TASK TO COMPLETE: The expected result is a verbatim repetition of the lines from the start of the entries through the line containing "middle pip: (711, 858)", with the pictures removed.

SUPPLIED ENTRIES:
=====
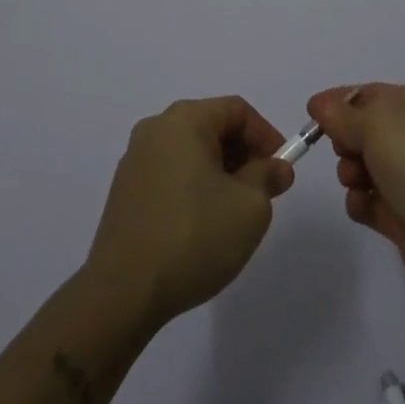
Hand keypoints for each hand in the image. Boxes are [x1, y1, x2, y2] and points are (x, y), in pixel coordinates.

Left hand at [83, 96, 294, 328]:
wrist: (123, 293)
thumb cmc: (194, 237)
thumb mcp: (250, 207)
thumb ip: (267, 177)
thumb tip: (275, 167)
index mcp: (185, 120)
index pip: (237, 110)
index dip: (266, 135)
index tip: (281, 169)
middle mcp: (156, 129)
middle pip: (212, 127)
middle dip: (243, 154)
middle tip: (263, 190)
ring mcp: (134, 160)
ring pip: (191, 152)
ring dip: (219, 172)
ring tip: (234, 211)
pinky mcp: (124, 192)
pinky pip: (170, 174)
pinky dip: (193, 186)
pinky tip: (202, 224)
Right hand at [307, 83, 404, 292]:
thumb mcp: (376, 123)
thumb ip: (342, 114)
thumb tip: (319, 103)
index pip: (372, 95)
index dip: (341, 102)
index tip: (313, 114)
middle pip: (366, 131)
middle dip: (347, 140)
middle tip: (344, 150)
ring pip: (365, 167)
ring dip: (351, 172)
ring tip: (355, 181)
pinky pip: (370, 201)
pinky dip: (361, 202)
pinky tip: (363, 205)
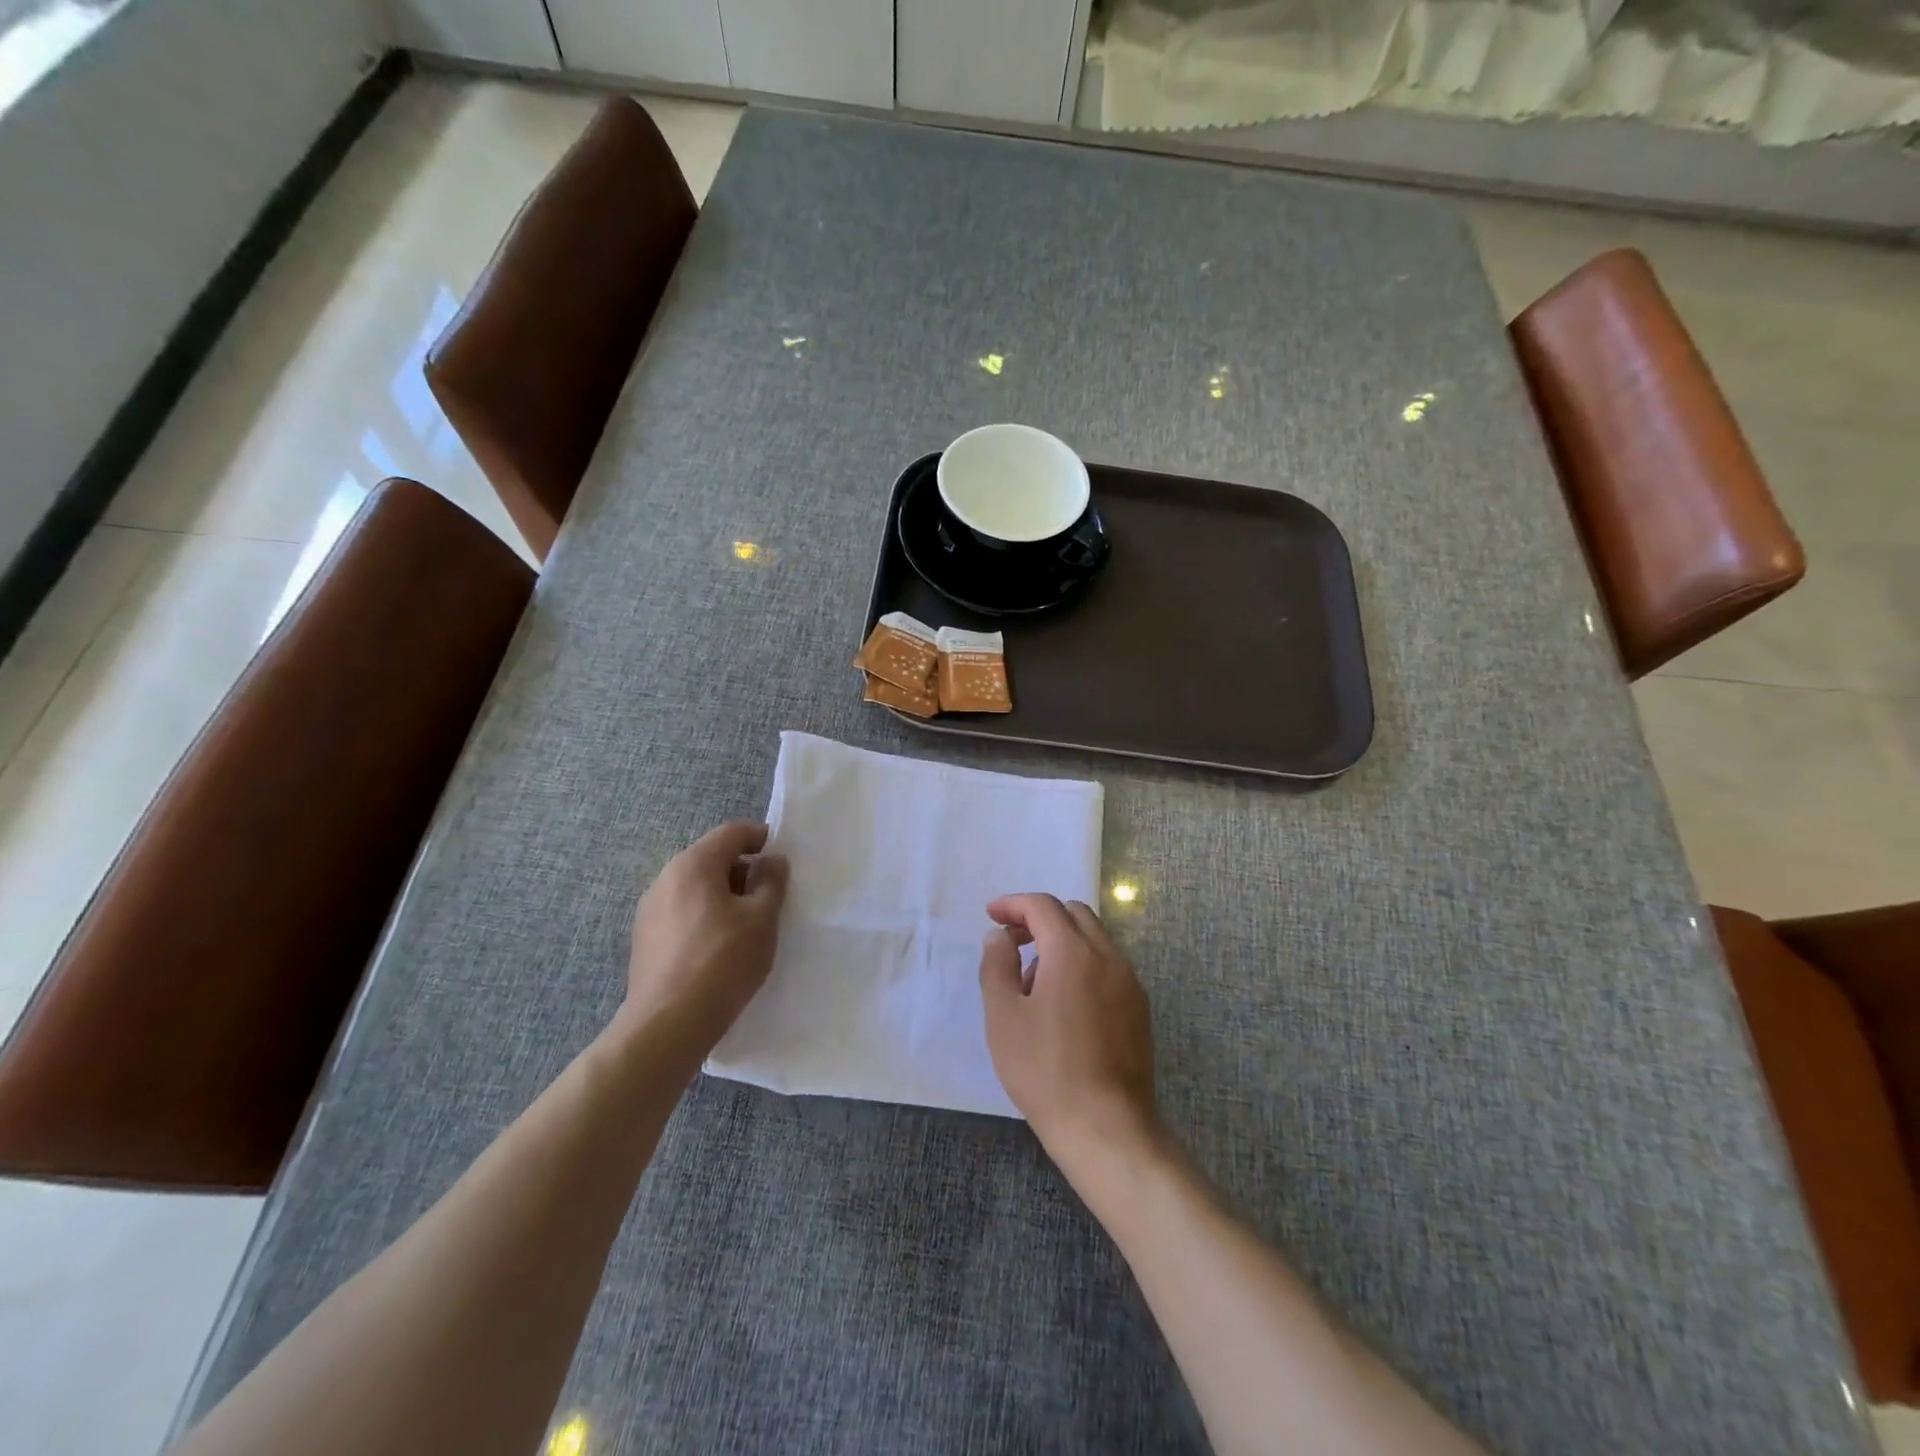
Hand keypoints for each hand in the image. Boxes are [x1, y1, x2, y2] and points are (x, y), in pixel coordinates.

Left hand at [621, 821, 789, 1057]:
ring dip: (724, 895)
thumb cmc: (723, 962)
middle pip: (711, 858)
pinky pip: (682, 913)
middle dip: (743, 870)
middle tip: (770, 897)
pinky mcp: (644, 939)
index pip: (731, 833)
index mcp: (693, 864)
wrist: (667, 1024)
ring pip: (696, 888)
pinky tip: (719, 947)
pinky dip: (705, 917)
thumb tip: (771, 860)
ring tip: (747, 925)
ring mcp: (649, 910)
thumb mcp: (762, 919)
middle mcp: (665, 878)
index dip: (760, 838)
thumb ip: (771, 882)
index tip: (782, 859)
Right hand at [979, 894, 1159, 1180]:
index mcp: (1072, 951)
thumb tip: (1000, 937)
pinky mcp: (1139, 1007)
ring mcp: (1129, 981)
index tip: (991, 914)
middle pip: (1073, 914)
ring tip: (1033, 981)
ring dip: (1062, 941)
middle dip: (1039, 918)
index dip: (1013, 904)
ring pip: (1094, 938)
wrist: (1106, 1126)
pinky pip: (1108, 965)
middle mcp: (1107, 955)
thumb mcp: (1003, 1016)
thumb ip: (997, 965)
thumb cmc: (1045, 1069)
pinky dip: (1083, 963)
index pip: (1042, 906)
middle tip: (1012, 942)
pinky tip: (1064, 1003)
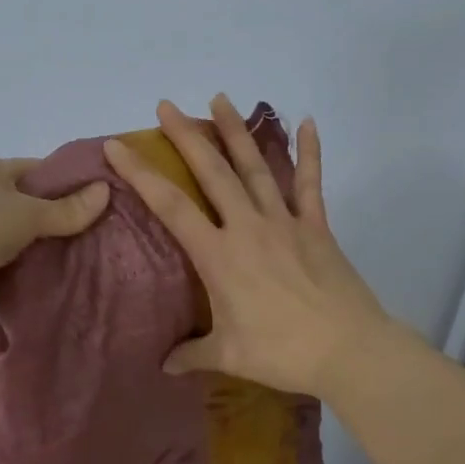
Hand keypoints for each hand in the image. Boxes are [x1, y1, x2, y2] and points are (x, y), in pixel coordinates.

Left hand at [0, 158, 110, 323]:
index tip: (105, 199)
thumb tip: (105, 190)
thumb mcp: (27, 212)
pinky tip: (63, 286)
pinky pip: (13, 274)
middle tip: (106, 237)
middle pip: (35, 210)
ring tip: (92, 263)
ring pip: (25, 244)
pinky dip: (31, 280)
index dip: (72, 183)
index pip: (42, 171)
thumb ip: (67, 209)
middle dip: (65, 224)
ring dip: (48, 255)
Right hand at [103, 96, 388, 397]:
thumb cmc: (281, 352)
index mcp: (218, 255)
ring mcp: (284, 222)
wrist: (347, 350)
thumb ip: (193, 353)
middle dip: (187, 136)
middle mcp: (247, 227)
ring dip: (237, 131)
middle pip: (212, 172)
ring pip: (255, 167)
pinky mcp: (316, 227)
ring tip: (220, 98)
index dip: (140, 174)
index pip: (170, 206)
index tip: (117, 145)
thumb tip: (165, 364)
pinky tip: (308, 122)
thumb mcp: (228, 355)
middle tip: (167, 105)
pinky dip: (309, 153)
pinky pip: (310, 184)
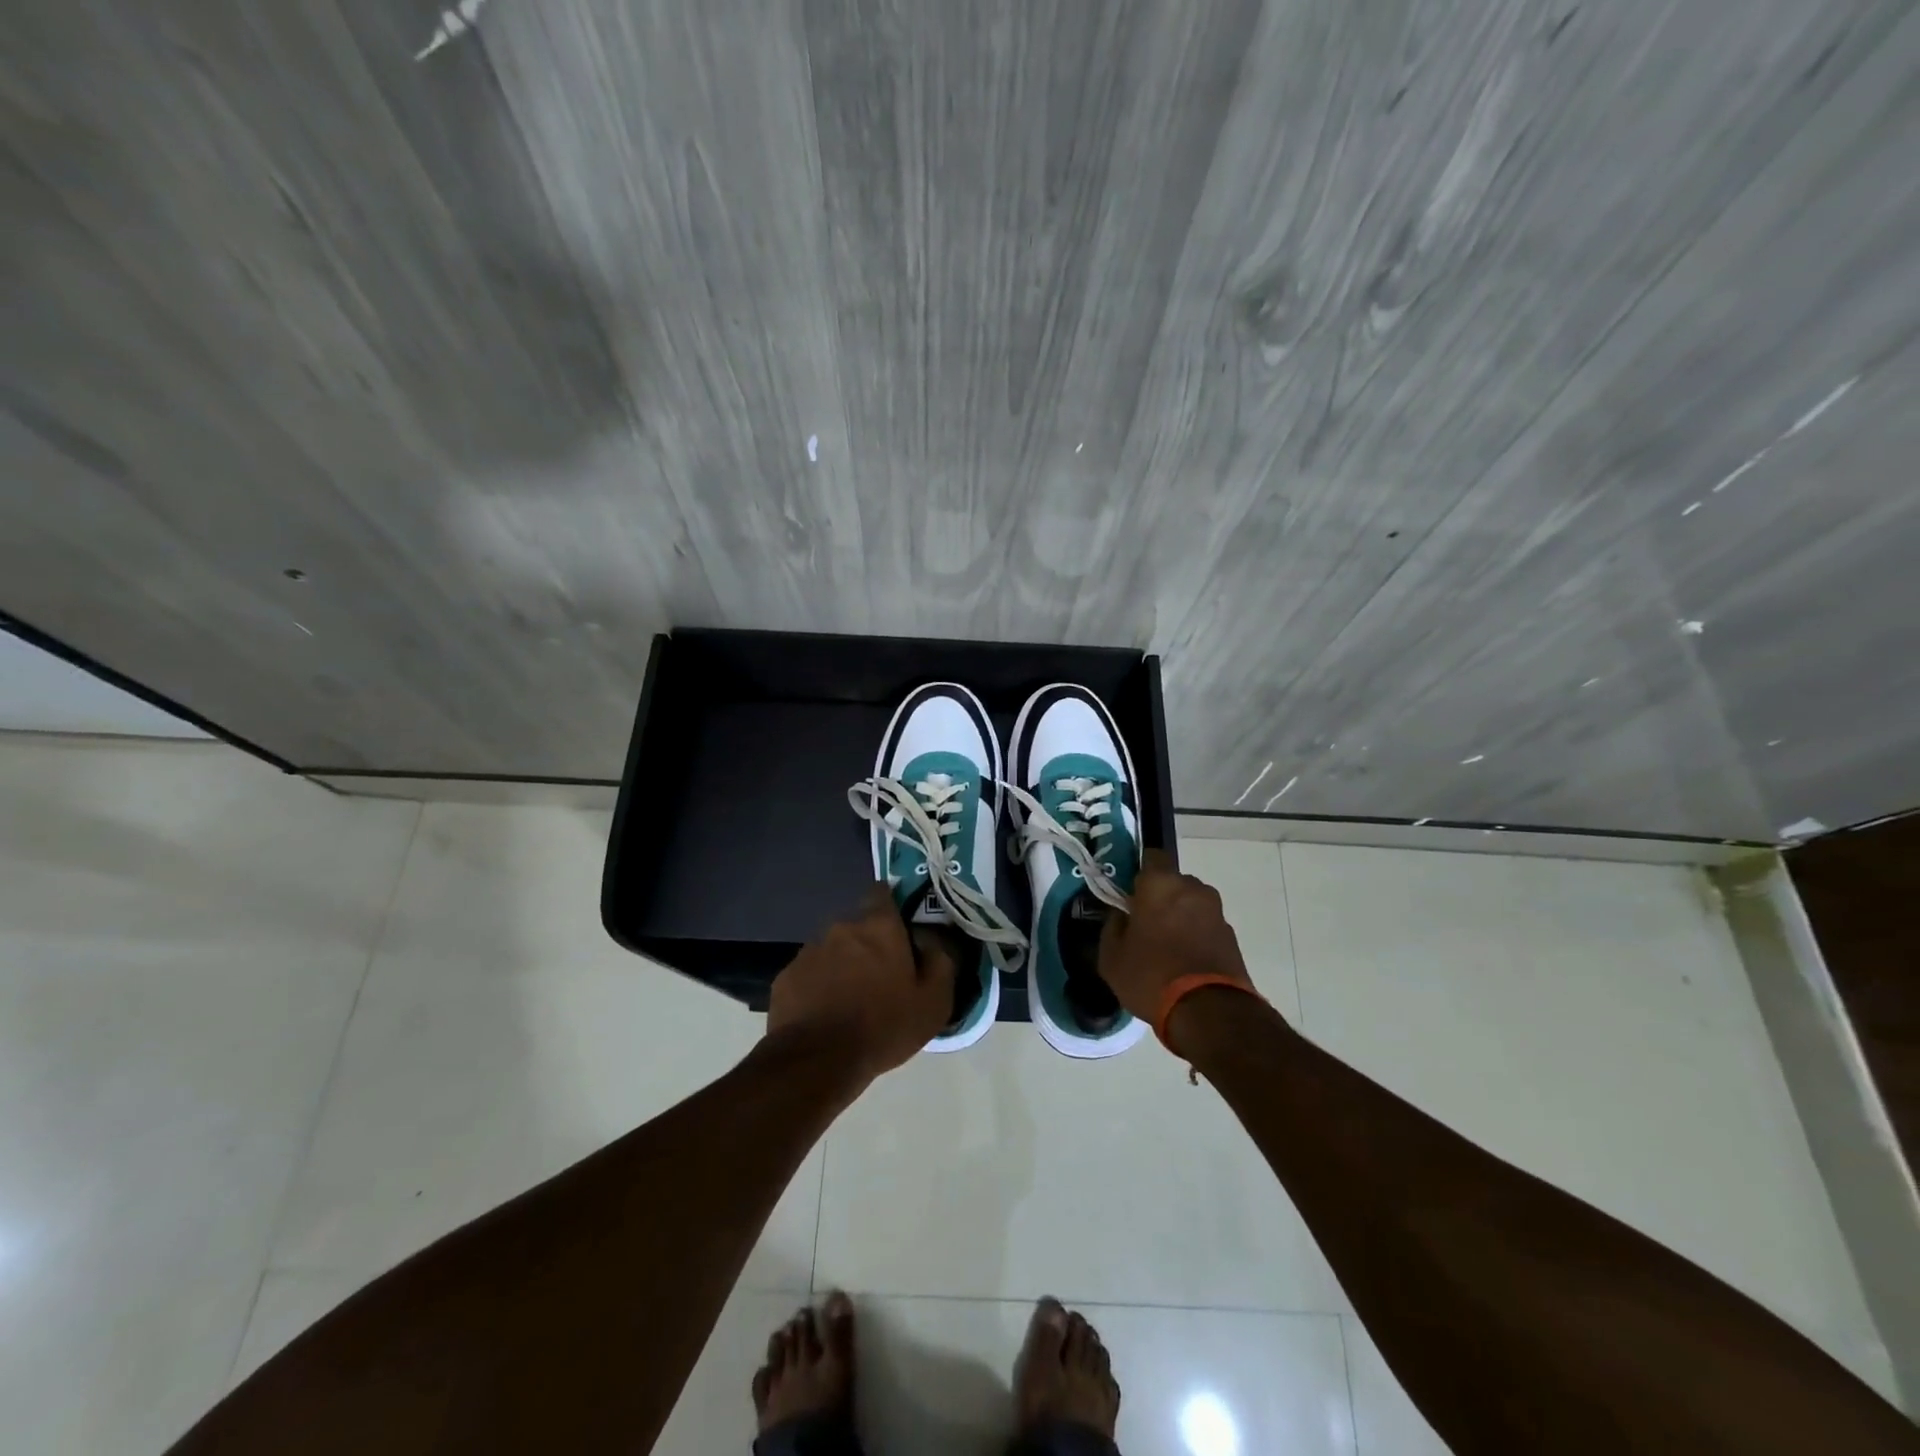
=====
RESULT:
Hand keypoints for each hand in the image. Boxes are [x1, y1, x2, y2] and points are (x, y), in pixel coordinates.

Left hand at [83, 96, 294, 328]:
wrist: (123, 293)
thumb cmc: (194, 237)
thumb mcp: (250, 207)
thumb ip: (267, 177)
thumb tip: (275, 167)
index mcp: (185, 120)
index pip: (237, 110)
index dip: (266, 135)
index tip: (281, 169)
middle mcp: (156, 129)
middle pip: (212, 127)
middle dip: (243, 154)
middle tip: (263, 190)
ring mcp: (134, 160)
ring pip: (191, 152)
ring dip: (219, 172)
ring tip: (234, 211)
pinky mcp: (124, 192)
pinky pip: (170, 174)
pinky dip: (193, 186)
pinky tip: (202, 224)
Right hand at [307, 83, 404, 292]:
thumb mcp: (376, 123)
thumb ip: (342, 114)
thumb tip: (319, 103)
index pip: (372, 95)
index dip: (341, 102)
index tip: (313, 114)
middle pip: (366, 131)
middle dip: (347, 140)
middle tip: (344, 150)
ring pip: (365, 167)
ring dip: (351, 172)
ring tip: (355, 181)
pinky pip: (370, 201)
pinky dip: (361, 202)
pinky tip: (363, 205)
Hand keypoints for each hand in the image. Boxes are [x1, y1, x2, y2] and points are (x, y), in pixel coordinates.

Left hand at [621, 821, 789, 1057]:
ring dip: (724, 895)
thumb cmc: (723, 962)
middle pip: (711, 858)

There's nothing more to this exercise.